──────── RECORDS PROVIDED

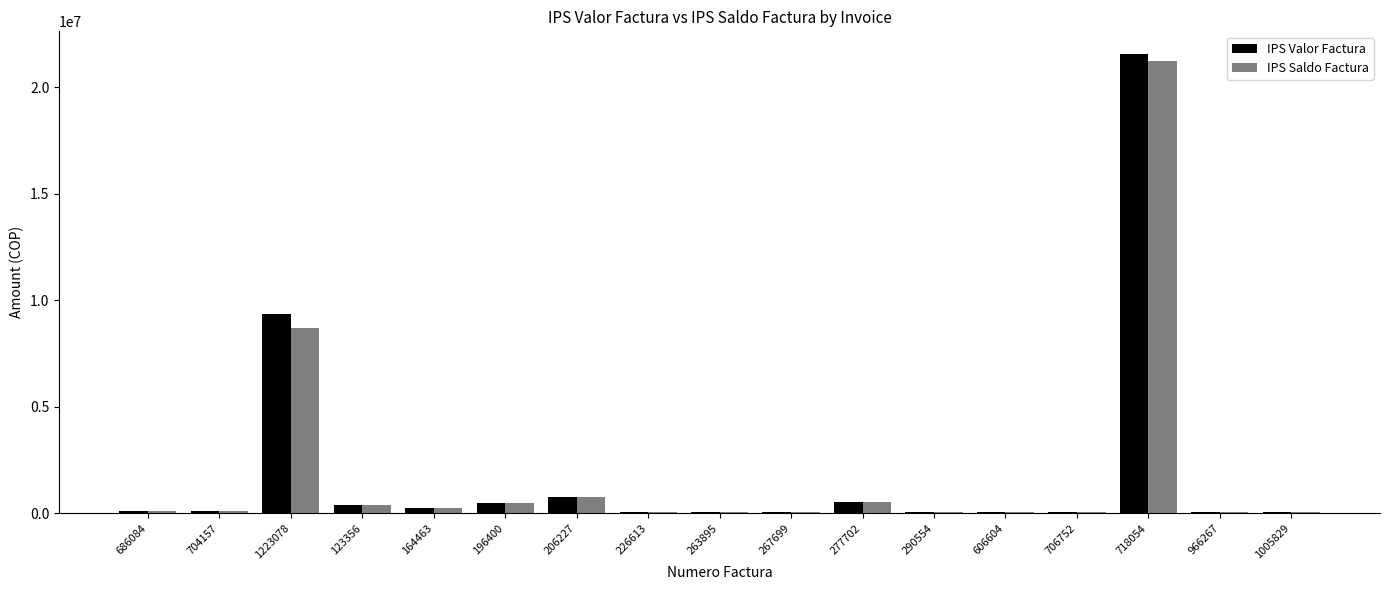

What is the difference between the IPS Saldo Factura values at 277702 and 704157?

424130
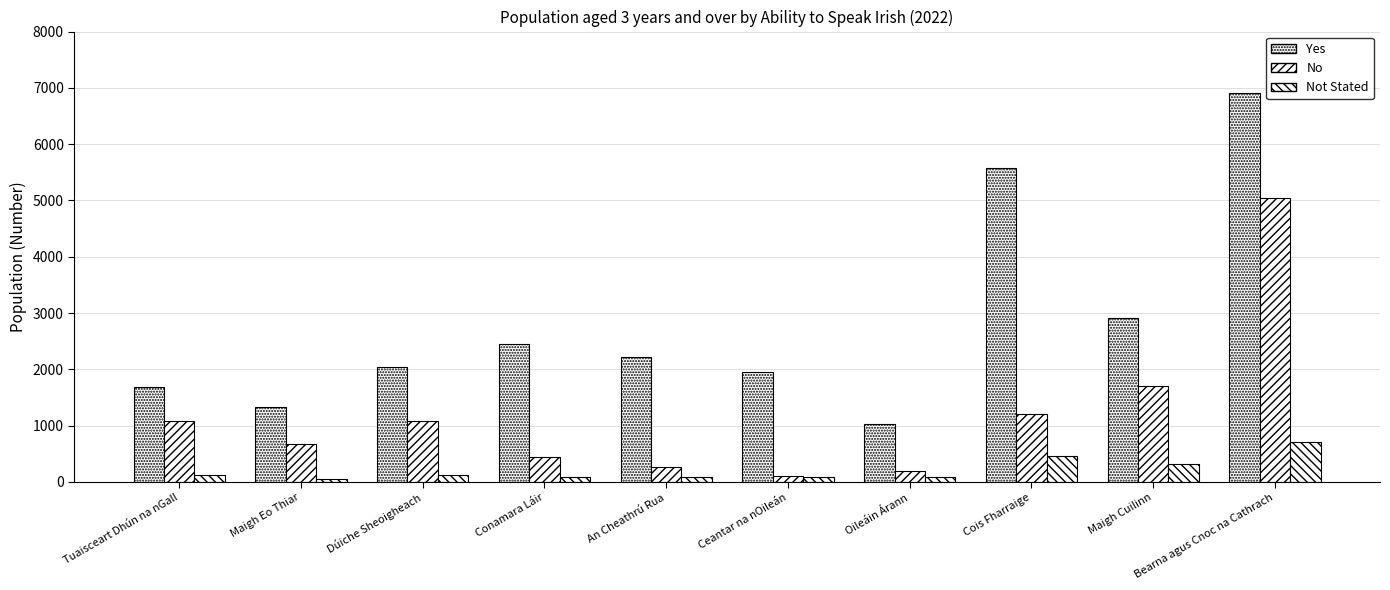

Reading right to left, extract all data points from this chart.

Yes: Bearna agus Cnoc na Cathrach=6905	Maigh Cuilinn=2903	Cois Fharraige=5568	Oileáin Árann=1036	Ceantar na nOileán=1957	An Cheathrú Rua=2227	Conamara Láir=2450	Dúiche Sheoigheach=2033	Maigh Eo Thiar=1330	Tuaisceart Dhún na nGall=1681
No: Bearna agus Cnoc na Cathrach=5039	Maigh Cuilinn=1709	Cois Fharraige=1212	Oileáin Árann=188	Ceantar na nOileán=104	An Cheathrú Rua=257	Conamara Láir=447	Dúiche Sheoigheach=1091	Maigh Eo Thiar=673	Tuaisceart Dhún na nGall=1077
Not Stated: Bearna agus Cnoc na Cathrach=718	Maigh Cuilinn=320	Cois Fharraige=455	Oileáin Árann=87	Ceantar na nOileán=91	An Cheathrú Rua=89	Conamara Láir=95	Dúiche Sheoigheach=119	Maigh Eo Thiar=46	Tuaisceart Dhún na nGall=125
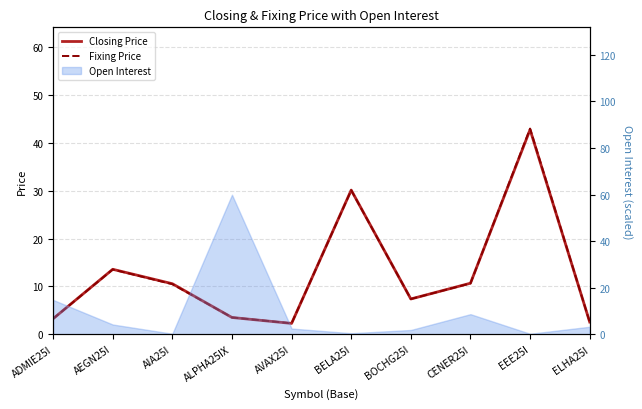

Reading left to right, list all the values displayed in this chart.

Closing Price: 3.2	13.6	10.6	3.5	2.3	30.1	7.4	10.7	42.8	2.5
Fixing Price: 3.2	13.5	10.5	3.5	2.3	30.1	7.4	10.6	43.0	2.5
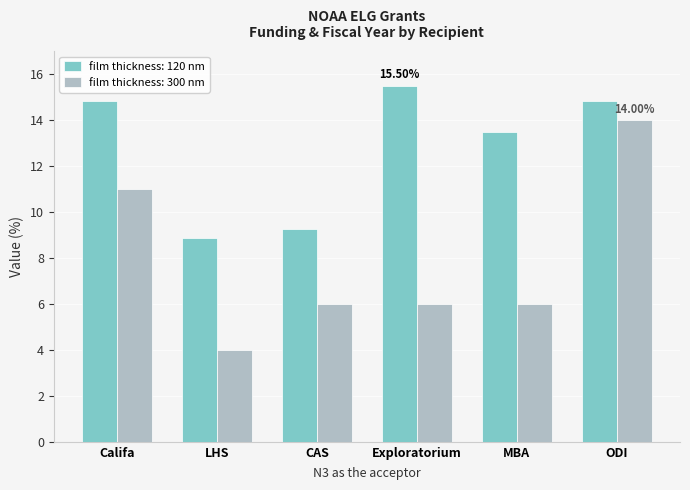

List the series in order of their overall mean, lowest first.

film thickness: 300 nm, film thickness: 120 nm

────────────────

PROBLEM TO WORK ON:
Give the material above as a Markdown table with the columns Row and Text, one line per row, numbered in order. Leave out blank lines and the pictures.

WRITTEN RESPONSE:
| Row | Text |
|---|---|
| 1 | What is the difference between the IPS Saldo Factura values at 277702 and 704157? |
| 2 | 424130 |
| 3 | Reading right to left, extract all data points from this chart. |
| 4 | Yes: Bearna agus Cnoc na Cathrach=6905	Maigh Cuilinn=2903	Cois Fharraige=5568	Oileáin Árann=1036	Ceantar na nOileán=1957	An Cheathrú Rua=2227	Conamara Láir=2450	Dúiche Sheoigheach=2033	Maigh Eo Thiar=1330	Tuaisceart Dhún na nGall=1681 |
| 5 | No: Bearna agus Cnoc na Cathrach=5039	Maigh Cuilinn=1709	Cois Fharraige=1212	Oileáin Árann=188	Ceantar na nOileán=104	An Cheathrú Rua=257	Conamara Láir=447	Dúiche Sheoigheach=1091	Maigh Eo Thiar=673	Tuaisceart Dhún na nGall=1077 |
| 6 | Not Stated: Bearna agus Cnoc na Cathrach=718	Maigh Cuilinn=320	Cois Fharraige=455	Oileáin Árann=87	Ceantar na nOileán=91	An Cheathrú Rua=89	Conamara Láir=95	Dúiche Sheoigheach=119	Maigh Eo Thiar=46	Tuaisceart Dhún na nGall=125 |
| 7 | Reading left to right, list all the values displayed in this chart. |
| 8 | Closing Price: 3.2	13.6	10.6	3.5	2.3	30.1	7.4	10.7	42.8	2.5 |
| 9 | Fixing Price: 3.2	13.5	10.5	3.5	2.3	30.1	7.4	10.6	43.0	2.5 |
| 10 | List the series in order of their overall mean, lowest first. |
| 11 | film thickness: 300 nm, film thickness: 120 nm |